● YOUR GOAL
Each line below needs to be repeated precisely as it is.
********
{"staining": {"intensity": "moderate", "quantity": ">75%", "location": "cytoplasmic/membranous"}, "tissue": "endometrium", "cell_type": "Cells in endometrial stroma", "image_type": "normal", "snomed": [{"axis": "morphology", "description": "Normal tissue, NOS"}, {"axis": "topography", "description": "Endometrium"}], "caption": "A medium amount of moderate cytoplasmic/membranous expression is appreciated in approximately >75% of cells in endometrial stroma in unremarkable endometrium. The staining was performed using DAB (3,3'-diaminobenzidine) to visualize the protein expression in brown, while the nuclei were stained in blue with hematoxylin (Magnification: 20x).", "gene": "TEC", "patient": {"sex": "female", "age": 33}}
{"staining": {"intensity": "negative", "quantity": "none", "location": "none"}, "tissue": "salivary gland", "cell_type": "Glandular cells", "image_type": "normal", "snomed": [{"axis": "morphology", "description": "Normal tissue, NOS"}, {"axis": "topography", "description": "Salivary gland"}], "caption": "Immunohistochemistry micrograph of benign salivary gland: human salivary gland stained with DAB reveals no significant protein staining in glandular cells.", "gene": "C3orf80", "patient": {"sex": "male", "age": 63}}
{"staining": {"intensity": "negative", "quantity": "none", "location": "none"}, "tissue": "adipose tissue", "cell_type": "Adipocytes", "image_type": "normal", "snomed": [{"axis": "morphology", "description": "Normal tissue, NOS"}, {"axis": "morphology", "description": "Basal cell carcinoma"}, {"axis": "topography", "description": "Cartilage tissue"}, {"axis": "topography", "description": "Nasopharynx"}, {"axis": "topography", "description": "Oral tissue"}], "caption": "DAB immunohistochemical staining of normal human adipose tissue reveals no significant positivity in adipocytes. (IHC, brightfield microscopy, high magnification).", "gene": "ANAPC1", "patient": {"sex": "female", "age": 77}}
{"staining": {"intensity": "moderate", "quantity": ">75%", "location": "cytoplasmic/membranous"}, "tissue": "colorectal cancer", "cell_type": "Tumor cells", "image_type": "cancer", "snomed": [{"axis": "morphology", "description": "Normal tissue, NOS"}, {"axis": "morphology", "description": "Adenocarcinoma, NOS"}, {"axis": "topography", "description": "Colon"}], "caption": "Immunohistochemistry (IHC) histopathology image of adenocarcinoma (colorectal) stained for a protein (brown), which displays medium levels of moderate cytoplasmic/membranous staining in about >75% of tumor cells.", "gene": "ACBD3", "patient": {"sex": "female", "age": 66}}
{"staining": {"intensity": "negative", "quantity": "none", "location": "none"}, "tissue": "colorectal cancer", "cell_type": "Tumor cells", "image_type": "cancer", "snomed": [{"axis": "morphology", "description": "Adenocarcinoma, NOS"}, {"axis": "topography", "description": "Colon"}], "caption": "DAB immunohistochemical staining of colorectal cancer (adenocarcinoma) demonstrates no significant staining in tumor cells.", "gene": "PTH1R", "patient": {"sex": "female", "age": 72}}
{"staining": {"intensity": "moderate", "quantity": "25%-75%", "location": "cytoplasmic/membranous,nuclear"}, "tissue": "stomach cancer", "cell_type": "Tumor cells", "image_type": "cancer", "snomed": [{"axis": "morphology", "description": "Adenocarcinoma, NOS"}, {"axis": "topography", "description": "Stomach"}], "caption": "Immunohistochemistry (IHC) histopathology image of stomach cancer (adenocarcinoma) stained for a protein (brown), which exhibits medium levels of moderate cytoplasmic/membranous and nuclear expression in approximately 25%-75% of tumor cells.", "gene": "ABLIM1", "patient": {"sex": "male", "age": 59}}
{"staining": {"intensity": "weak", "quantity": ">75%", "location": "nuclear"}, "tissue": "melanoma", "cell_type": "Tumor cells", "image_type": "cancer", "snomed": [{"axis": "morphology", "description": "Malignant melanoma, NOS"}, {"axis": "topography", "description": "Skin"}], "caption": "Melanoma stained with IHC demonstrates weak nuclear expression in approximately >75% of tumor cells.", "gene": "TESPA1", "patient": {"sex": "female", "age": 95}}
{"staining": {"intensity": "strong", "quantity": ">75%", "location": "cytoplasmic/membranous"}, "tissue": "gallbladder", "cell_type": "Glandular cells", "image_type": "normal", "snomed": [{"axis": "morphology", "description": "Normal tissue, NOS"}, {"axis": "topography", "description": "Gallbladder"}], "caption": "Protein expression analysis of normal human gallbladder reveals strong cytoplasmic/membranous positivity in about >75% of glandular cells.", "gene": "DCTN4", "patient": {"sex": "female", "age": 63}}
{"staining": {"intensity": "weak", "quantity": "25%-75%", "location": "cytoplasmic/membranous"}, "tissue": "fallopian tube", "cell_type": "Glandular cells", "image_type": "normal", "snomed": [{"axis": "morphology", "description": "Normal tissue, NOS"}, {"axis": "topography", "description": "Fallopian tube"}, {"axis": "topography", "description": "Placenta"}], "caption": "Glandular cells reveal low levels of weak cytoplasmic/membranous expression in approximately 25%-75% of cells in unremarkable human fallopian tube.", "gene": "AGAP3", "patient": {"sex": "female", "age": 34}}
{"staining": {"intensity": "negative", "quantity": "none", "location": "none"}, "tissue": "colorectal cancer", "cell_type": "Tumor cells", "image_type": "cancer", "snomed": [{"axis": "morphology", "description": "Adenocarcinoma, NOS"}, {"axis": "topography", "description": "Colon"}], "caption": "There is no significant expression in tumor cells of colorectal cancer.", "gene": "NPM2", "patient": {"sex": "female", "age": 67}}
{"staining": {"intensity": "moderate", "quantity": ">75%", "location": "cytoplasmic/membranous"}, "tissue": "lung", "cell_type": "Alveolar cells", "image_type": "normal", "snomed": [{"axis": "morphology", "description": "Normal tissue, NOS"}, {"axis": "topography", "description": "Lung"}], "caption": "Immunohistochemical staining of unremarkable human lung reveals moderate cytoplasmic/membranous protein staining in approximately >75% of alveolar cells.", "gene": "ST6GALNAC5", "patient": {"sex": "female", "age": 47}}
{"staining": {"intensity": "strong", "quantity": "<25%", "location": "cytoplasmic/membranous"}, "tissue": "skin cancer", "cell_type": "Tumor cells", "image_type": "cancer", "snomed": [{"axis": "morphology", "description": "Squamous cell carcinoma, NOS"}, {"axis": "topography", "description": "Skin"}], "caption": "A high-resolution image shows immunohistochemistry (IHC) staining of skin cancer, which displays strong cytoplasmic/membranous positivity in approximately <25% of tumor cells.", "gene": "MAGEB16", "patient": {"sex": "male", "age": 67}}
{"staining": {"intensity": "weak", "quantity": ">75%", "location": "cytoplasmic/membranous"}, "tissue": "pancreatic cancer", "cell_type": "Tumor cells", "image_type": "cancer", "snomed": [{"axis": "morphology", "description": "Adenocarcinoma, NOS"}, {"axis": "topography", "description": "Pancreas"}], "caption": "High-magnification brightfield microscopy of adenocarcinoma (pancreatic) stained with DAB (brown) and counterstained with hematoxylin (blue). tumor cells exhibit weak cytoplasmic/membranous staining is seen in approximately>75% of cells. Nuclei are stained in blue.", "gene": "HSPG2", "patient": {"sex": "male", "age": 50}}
********
● SOLVED EXERCISE
{"staining": {"intensity": "moderate", "quantity": ">75%", "location": "cytoplasmic/membranous"}, "tissue": "endometrium", "cell_type": "Cells in endometrial stroma", "image_type": "normal", "snomed": [{"axis": "morphology", "description": "Normal tissue, NOS"}, {"axis": "topography", "description": "Endometrium"}], "caption": "A medium amount of moderate cytoplasmic/membranous expression is appreciated in approximately >75% of cells in endometrial stroma in unremarkable endometrium. The staining was performed using DAB (3,3'-diaminobenzidine) to visualize the protein expression in brown, while the nuclei were stained in blue with hematoxylin (Magnification: 20x).", "gene": "TEC", "patient": {"sex": "female", "age": 33}}
{"staining": {"intensity": "negative", "quantity": "none", "location": "none"}, "tissue": "salivary gland", "cell_type": "Glandular cells", "image_type": "normal", "snomed": [{"axis": "morphology", "description": "Normal tissue, NOS"}, {"axis": "topography", "description": "Salivary gland"}], "caption": "Immunohistochemistry micrograph of benign salivary gland: human salivary gland stained with DAB reveals no significant protein staining in glandular cells.", "gene": "C3orf80", "patient": {"sex": "male", "age": 63}}
{"staining": {"intensity": "negative", "quantity": "none", "location": "none"}, "tissue": "adipose tissue", "cell_type": "Adipocytes", "image_type": "normal", "snomed": [{"axis": "morphology", "description": "Normal tissue, NOS"}, {"axis": "morphology", "description": "Basal cell carcinoma"}, {"axis": "topography", "description": "Cartilage tissue"}, {"axis": "topography", "description": "Nasopharynx"}, {"axis": "topography", "description": "Oral tissue"}], "caption": "DAB immunohistochemical staining of normal human adipose tissue reveals no significant positivity in adipocytes. (IHC, brightfield microscopy, high magnification).", "gene": "ANAPC1", "patient": {"sex": "female", "age": 77}}
{"staining": {"intensity": "moderate", "quantity": ">75%", "location": "cytoplasmic/membranous"}, "tissue": "colorectal cancer", "cell_type": "Tumor cells", "image_type": "cancer", "snomed": [{"axis": "morphology", "description": "Normal tissue, NOS"}, {"axis": "morphology", "description": "Adenocarcinoma, NOS"}, {"axis": "topography", "description": "Colon"}], "caption": "Immunohistochemistry (IHC) histopathology image of adenocarcinoma (colorectal) stained for a protein (brown), which displays medium levels of moderate cytoplasmic/membranous staining in about >75% of tumor cells.", "gene": "ACBD3", "patient": {"sex": "female", "age": 66}}
{"staining": {"intensity": "negative", "quantity": "none", "location": "none"}, "tissue": "colorectal cancer", "cell_type": "Tumor cells", "image_type": "cancer", "snomed": [{"axis": "morphology", "description": "Adenocarcinoma, NOS"}, {"axis": "topography", "description": "Colon"}], "caption": "DAB immunohistochemical staining of colorectal cancer (adenocarcinoma) demonstrates no significant staining in tumor cells.", "gene": "PTH1R", "patient": {"sex": "female", "age": 72}}
{"staining": {"intensity": "moderate", "quantity": "25%-75%", "location": "cytoplasmic/membranous,nuclear"}, "tissue": "stomach cancer", "cell_type": "Tumor cells", "image_type": "cancer", "snomed": [{"axis": "morphology", "description": "Adenocarcinoma, NOS"}, {"axis": "topography", "description": "Stomach"}], "caption": "Immunohistochemistry (IHC) histopathology image of stomach cancer (adenocarcinoma) stained for a protein (brown), which exhibits medium levels of moderate cytoplasmic/membranous and nuclear expression in approximately 25%-75% of tumor cells.", "gene": "ABLIM1", "patient": {"sex": "male", "age": 59}}
{"staining": {"intensity": "weak", "quantity": ">75%", "location": "nuclear"}, "tissue": "melanoma", "cell_type": "Tumor cells", "image_type": "cancer", "snomed": [{"axis": "morphology", "description": "Malignant melanoma, NOS"}, {"axis": "topography", "description": "Skin"}], "caption": "Melanoma stained with IHC demonstrates weak nuclear expression in approximately >75% of tumor cells.", "gene": "TESPA1", "patient": {"sex": "female", "age": 95}}
{"staining": {"intensity": "strong", "quantity": ">75%", "location": "cytoplasmic/membranous"}, "tissue": "gallbladder", "cell_type": "Glandular cells", "image_type": "normal", "snomed": [{"axis": "morphology", "description": "Normal tissue, NOS"}, {"axis": "topography", "description": "Gallbladder"}], "caption": "Protein expression analysis of normal human gallbladder reveals strong cytoplasmic/membranous positivity in about >75% of glandular cells.", "gene": "DCTN4", "patient": {"sex": "female", "age": 63}}
{"staining": {"intensity": "weak", "quantity": "25%-75%", "location": "cytoplasmic/membranous"}, "tissue": "fallopian tube", "cell_type": "Glandular cells", "image_type": "normal", "snomed": [{"axis": "morphology", "description": "Normal tissue, NOS"}, {"axis": "topography", "description": "Fallopian tube"}, {"axis": "topography", "description": "Placenta"}], "caption": "Glandular cells reveal low levels of weak cytoplasmic/membranous expression in approximately 25%-75% of cells in unremarkable human fallopian tube.", "gene": "AGAP3", "patient": {"sex": "female", "age": 34}}
{"staining": {"intensity": "negative", "quantity": "none", "location": "none"}, "tissue": "colorectal cancer", "cell_type": "Tumor cells", "image_type": "cancer", "snomed": [{"axis": "morphology", "description": "Adenocarcinoma, NOS"}, {"axis": "topography", "description": "Colon"}], "caption": "There is no significant expression in tumor cells of colorectal cancer.", "gene": "NPM2", "patient": {"sex": "female", "age": 67}}
{"staining": {"intensity": "moderate", "quantity": ">75%", "location": "cytoplasmic/membranous"}, "tissue": "lung", "cell_type": "Alveolar cells", "image_type": "normal", "snomed": [{"axis": "morphology", "description": "Normal tissue, NOS"}, {"axis": "topography", "description": "Lung"}], "caption": "Immunohistochemical staining of unremarkable human lung reveals moderate cytoplasmic/membranous protein staining in approximately >75% of alveolar cells.", "gene": "ST6GALNAC5", "patient": {"sex": "female", "age": 47}}
{"staining": {"intensity": "strong", "quantity": "<25%", "location": "cytoplasmic/membranous"}, "tissue": "skin cancer", "cell_type": "Tumor cells", "image_type": "cancer", "snomed": [{"axis": "morphology", "description": "Squamous cell carcinoma, NOS"}, {"axis": "topography", "description": "Skin"}], "caption": "A high-resolution image shows immunohistochemistry (IHC) staining of skin cancer, which displays strong cytoplasmic/membranous positivity in approximately <25% of tumor cells.", "gene": "MAGEB16", "patient": {"sex": "male", "age": 67}}
{"staining": {"intensity": "weak", "quantity": ">75%", "location": "cytoplasmic/membranous"}, "tissue": "pancreatic cancer", "cell_type": "Tumor cells", "image_type": "cancer", "snomed": [{"axis": "morphology", "description": "Adenocarcinoma, NOS"}, {"axis": "topography", "description": "Pancreas"}], "caption": "High-magnification brightfield microscopy of adenocarcinoma (pancreatic) stained with DAB (brown) and counterstained with hematoxylin (blue). tumor cells exhibit weak cytoplasmic/membranous staining is seen in approximately>75% of cells. Nuclei are stained in blue.", "gene": "HSPG2", "patient": {"sex": "male", "age": 50}}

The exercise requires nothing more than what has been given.